Endocrinologist's New Weight Loss Method Succeeds

University of Colorado School of Medicine

For a long time, endocrinologist Leigh Perreault, MD, felt uneasy about how weight management was handled in routine medical care. Too often, patients were sent home with the same advice to eat better and exercise more, even when it clearly was not enough.

"There was a moment I put my face in my hands and thought, 'What am I doing?' I would write a lot of prescriptions for patients' diabetes, their blood pressure, their lipids and all these other conditions," says Perreault, a professor of endocrinology, metabolism and diabetes at the University of Colorado Anschutz School of Medicine who practices in Westminster alongside primary care physicians.

She realized that many of those medications addressed symptoms rather than the root problem. "None of these people want to be on these medications and I thought if I could just help them with their weight, many of these health concerns would probably go away," she says.

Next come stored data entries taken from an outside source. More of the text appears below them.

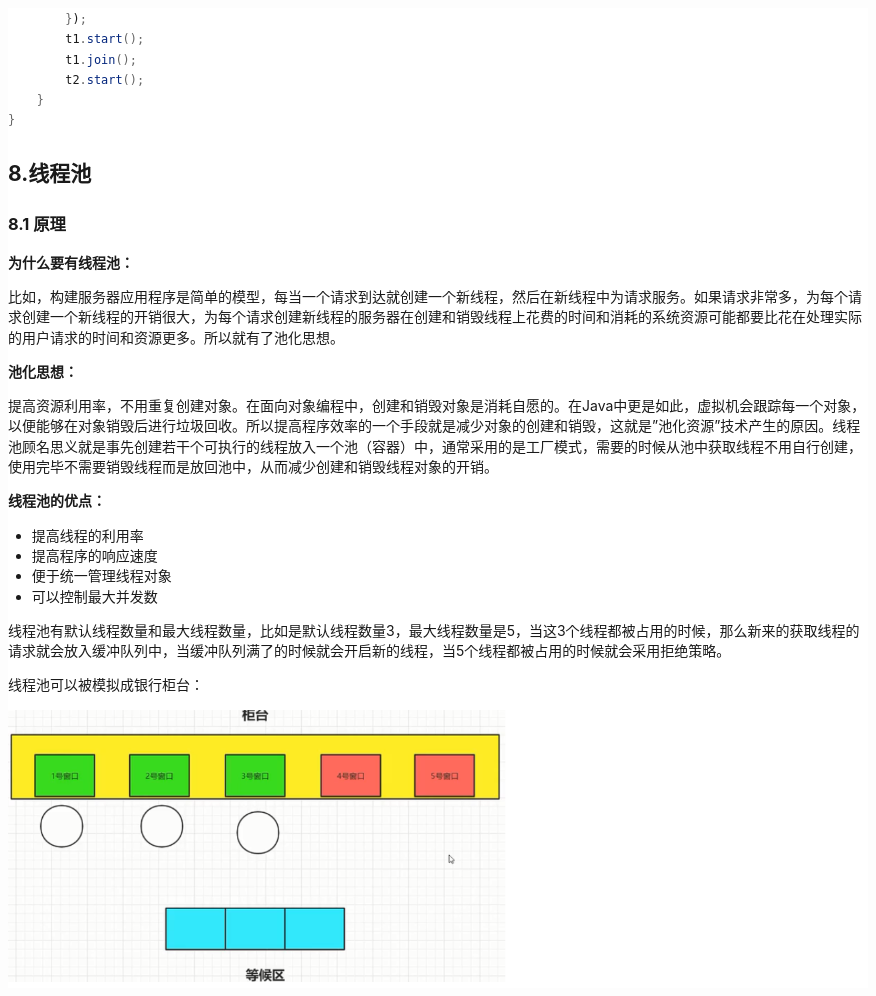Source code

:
 ```java
        });
        t1.start();
        t1.join();
        t2.start();
    }
}
```

## 8.线程池

### 8.1 原理

**为什么要有线程池：**

比如，构建服务器应用程序是简单的模型，每当一个请求到达就创建一个新线程，然后在新线程中为请求服务。如果请求非常多，为每个请求创建一个新线程的开销很大，为每个请求创建新线程的服务器在创建和销毁线程上花费的时间和消耗的系统资源可能都要比花在处理实际的用户请求的时间和资源更多。所以就有了池化思想。

**池化思想：**

提高资源利用率，不用重复创建对象。在面向对象编程中，创建和销毁对象是消耗自愿的。在Java中更是如此，虚拟机会跟踪每一个对象，以便能够在对象销毁后进行垃圾回收。所以提高程序效率的一个手段就是减少对象的创建和销毁，这就是”池化资源”技术产生的原因。线程池顾名思义就是事先创建若干个可执行的线程放入一个池（容器）中，通常采用的是工厂模式，需要的时候从池中获取线程不用自行创建，使用完毕不需要销毁线程而是放回池中，从而减少创建和销毁线程对象的开销。

**线程池的优点：**

- 提高线程的利用率
- 提高程序的响应速度
- 便于统一管理线程对象
- 可以控制最大并发数

线程池有默认线程数量和最大线程数量，比如是默认线程数量3，最大线程数量是5，当这3个线程都被占用的时候，那么新来的获取线程的请求就会放入缓冲队列中，当缓冲队列满了的时候就会开启新的线程，当5个线程都被占用的时候就会采用拒绝策略。

线程池可以被模拟成银行柜台：

<img src="JavaSE.assets/image-20210913215028980.png" alt="image-20210913215028980" style="zoom:67%;" />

That realization set the stage for a new approach that would soon reshape how weight care could work in primary care settings.

A New System Called PATHWEIGH

Perreault and her colleagues created PATHWEIGH, a structured process that helps patients and primary care teams focus directly on weight management. The program introduces dedicated clinic visits where providers can concentrate specifically on weight related care instead of squeezing it into a standard appointment.

With funding from the National Institutes of Health (NIH), PATHWEIGH was rolled out across UCHealth's 56 primary care clinics throughout Colorado to evaluate its impact. The pilot included 274,182 patients, making it one of the largest randomized trials ever conducted in this area.

Results published by Perreault and her team in Nature Medicine showed that the program reduced population weight gain by 0.58 kg over 18 months and shifted the overall trend from steady gain to weight loss -- an outcome with major implications for public health.

The program also made patients more likely to receive help for weight issues. Participation increased the chances of receiving weight related care by 23%.

"With PATHWEIGH, we showed that we absolutely eliminated population weight gain across all of our primary care, which has never been done previously," Perreault says.

As a result, obesity specialists are now pointing to PATHWEIGH as a possible standard of care, and several health systems around the country are exploring how to adopt it.

Building a Clear Path to Weight Care

Perreault describes PATHWEIGH as a way to align patients and clinicians around a shared plan.

"If you think about weight loss medicine or surgery or a weight loss program, those are all vehicles to weight loss," she says. "We built a highway that we could put all the vehicles on, so there's actually a process for people to receive weight related care if they wanted it."

The process began with something simple. Clinics posted signs letting patients know they could request an appointment focused entirely on weight management by asking at the front desk.

That request automatically activated a workflow in the electronic health record. Patients received a survey, and once completed, their responses flowed directly into the clinician's notes. This allowed visits to focus less on background information and more on practical next steps.

"It made the whole process really efficient, and then effectively turned our note template into a menu of anything that we might do," Perreault says. "It really made it extremely time efficient and consolidated everything we might do for a patient into one interface."

Removing Barriers and Awkward Conversations

Data collected over 18 months showed that about one in four eligible patients received some form of weight related care at least once during the trial. Most of that care involved lifestyle counseling, but prescriptions for anti-obesity medications doubled during the intervention.

Unlike many one-size-fits-all weight loss programs, PATHWEIGH allowed treatment to be customized to each patient. It also reduced the discomfort that often surrounds conversations about weight in medical settings.

"Most people who want or need weight related care never get it. Either they don't ask for it or the providers don't bring it up, and if they do, the patient usually gets told to go home and eat less and exercise more, and then nothing happens," Perreault says. "The person gets frustrated and they learn to not ask for help anymore, because it's kind of embarrassing and it doesn't help. This was a safe space to say, 'Hey, if you would like medical assistance with your weight, we actually have a process for you to receive that now.'"

Why Small Changes Matter at Scale

Experts estimate that rising obesity rates are driven by an average population weight gain of about .5kg per year. Stopping that increase and turning it into even modest weight loss could make a meaningful difference in slowing the obesity epidemic.

"While it's not a significant difference on an individual patient level, it's a huge deal on a population and public health level," Perreault says.

Researchers also found that patients who received clear weight related care through PATHWEIGH experienced greater weight loss. Even patients who did not receive direct interventions saw reduced weight gain compared with what would normally be expected.

Expanding Beyond Colorado

Perreault says the program's success has opened the door to wider adoption. Plans are underway to expand PATHWEIGH beyond Colorado. The Obesity Association, which is developing its first standards of care for obesity, is highlighting the program as a recommended care process.

Five health systems across seven states are also considering PATHWEIGH as its creators work toward licensing the model.

"I'm really proud that PATHWEIGH was home-grown and built and tested here in Colorado," Perreault says. "This is the blueprint that moves us forward."